*Problem requirements*: From the entries below, extract the section that opens with the line containing "Source of Income: Labor" and closes with the line containing "Source of Income: Transfers", including both of those lines, and reproduce it verbatim.

-- Provided data follows --

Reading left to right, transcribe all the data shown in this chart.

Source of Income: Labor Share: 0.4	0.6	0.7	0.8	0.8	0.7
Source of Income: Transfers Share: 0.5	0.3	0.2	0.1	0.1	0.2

-- Provided data concluded --
-- Provided data follows --

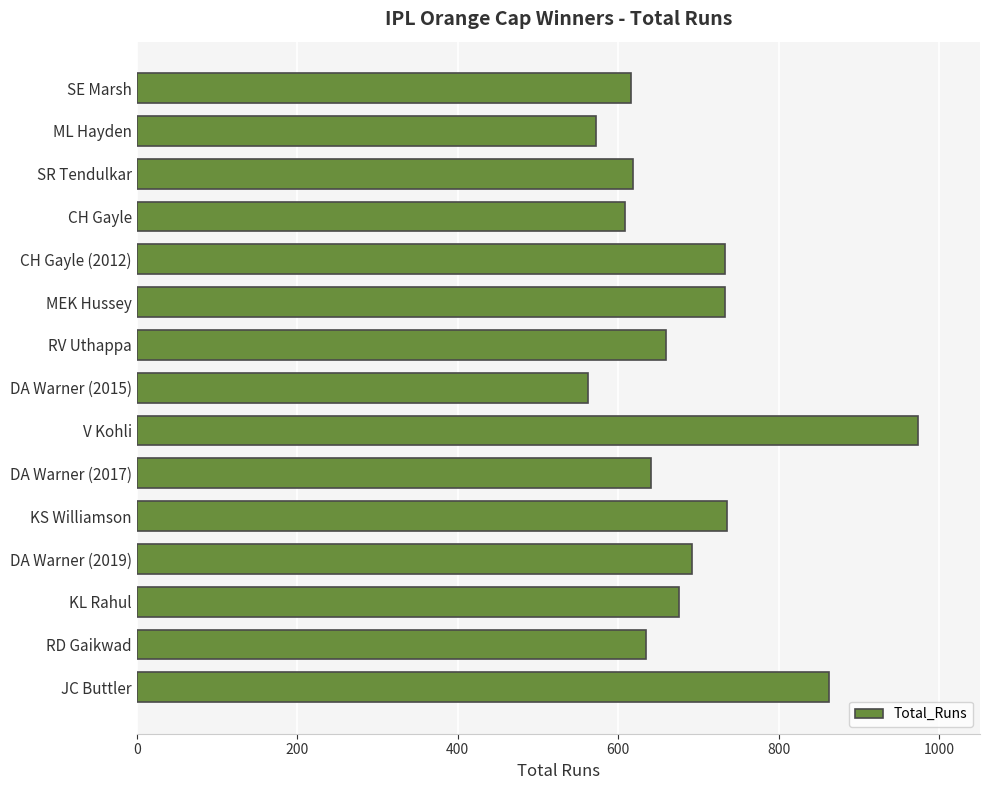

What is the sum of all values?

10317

-- Provided data concluded --

*Exercise response*:
Source of Income: Labor Share: 0.4	0.6	0.7	0.8	0.8	0.7
Source of Income: Transfers Share: 0.5	0.3	0.2	0.1	0.1	0.2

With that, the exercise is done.